● WHAT THIS TASK INVOLVES
Return the data below unaltered, but strip out the pictures.

● GIVEN INFORMATION
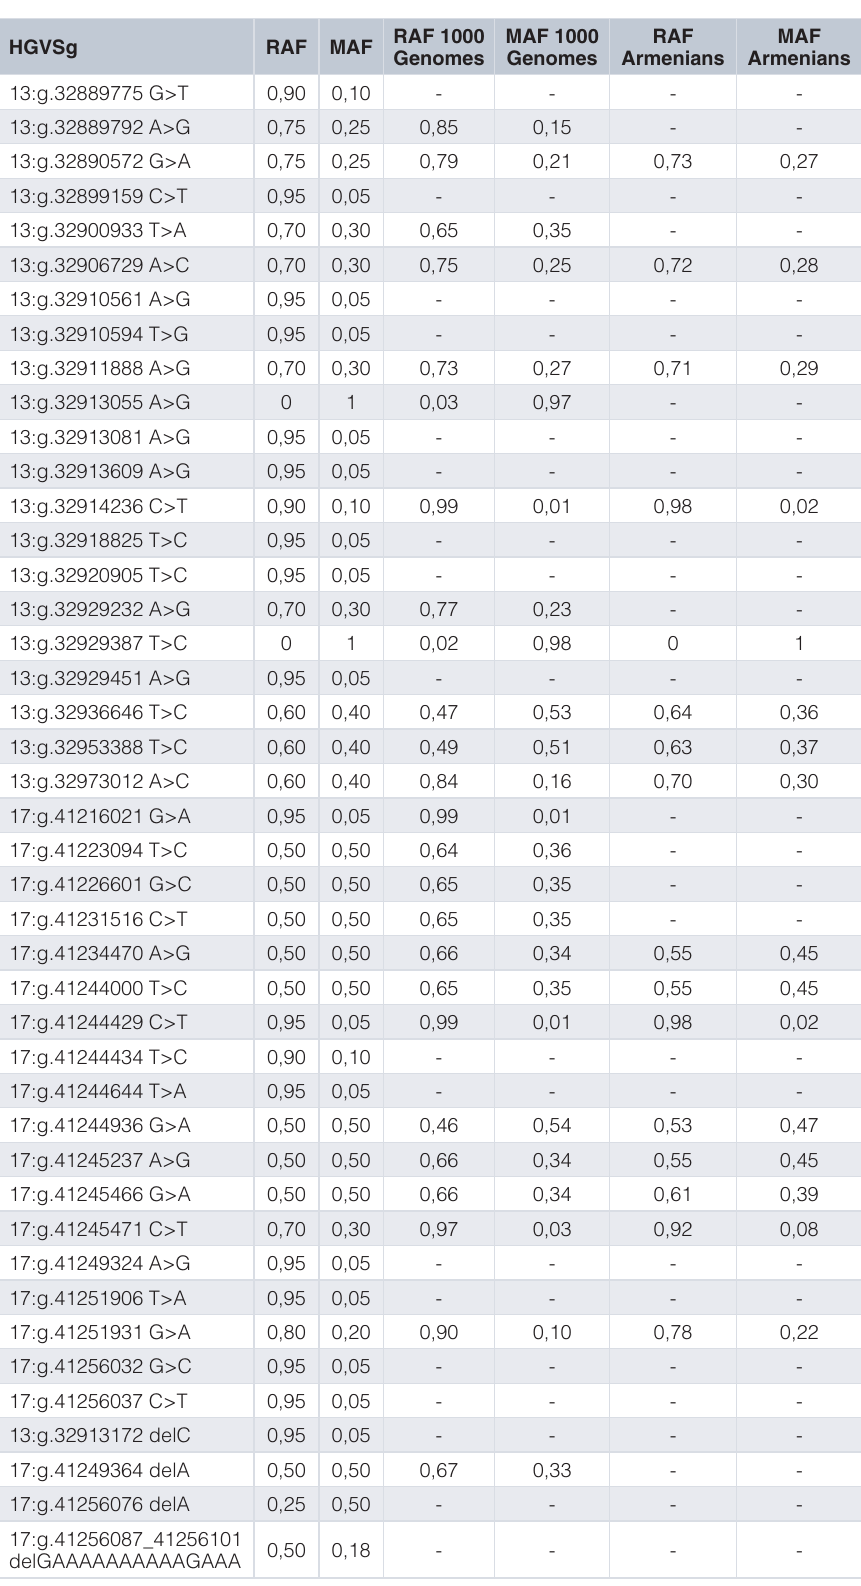
Table 4. Distribution of identified variants in healthy Armenians and in 1000 genomes populations. The frequency distributions of identified mutations in the study group were compared with data from 1000 Genomes population, as well as the genome-wide association study from 54 healthy Armenian females 20 .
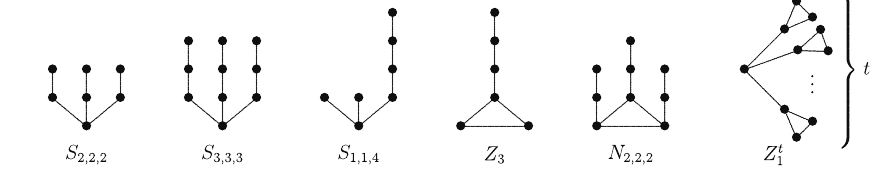
Figure 1: The graphs S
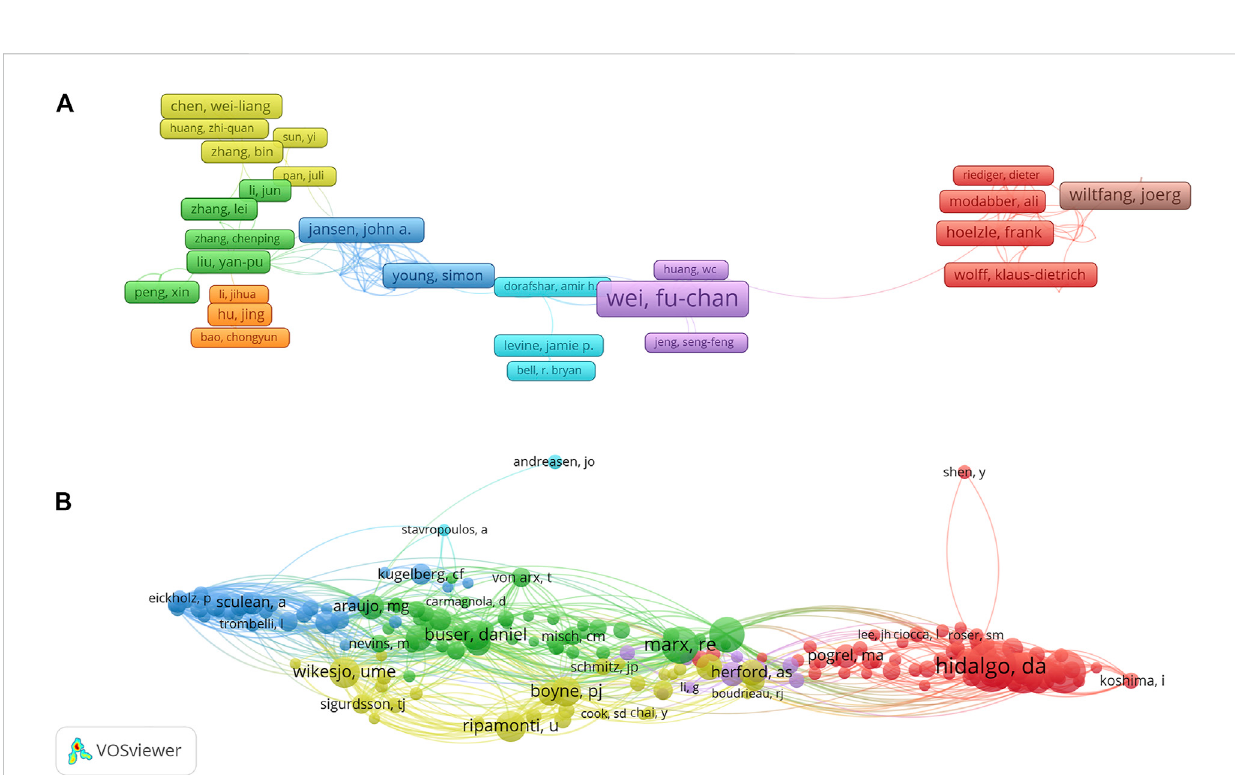
FIGURE 5 VOSviewervisualizationmapofauthorsandco-citedauthorsdevotedtomandibulardefectresearch. (A) Cooperationnetworkofauthors.Ofthe18, 209 authors, 183 had published at least six documents. (B) Co-citation network of authors. Of the 46,363 co-cited authors, 200 had at least 50 citations.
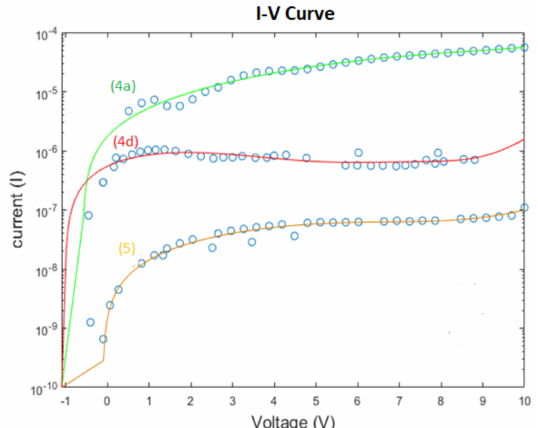
Figure 4. Comparison between electrical characteristics of 4a , 4d , and 5 phenolic polymers.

● EXPECTED ANSWER
Table 4. Distribution of identified variants in healthy Armenians and in 1000 genomes populations. The frequency distributions of identified mutations in the study group were compared with data from 1000 Genomes population, as well as the genome-wide association study from 54 healthy Armenian females 20 .
Figure 1: The graphs S
FIGURE 5 VOSviewervisualizationmapofauthorsandco-citedauthorsdevotedtomandibulardefectresearch. (A) Cooperationnetworkofauthors.Ofthe18, 209 authors, 183 had published at least six documents. (B) Co-citation network of authors. Of the 46,363 co-cited authors, 200 had at least 50 citations.
Figure 4. Comparison between electrical characteristics of 4a , 4d , and 5 phenolic polymers.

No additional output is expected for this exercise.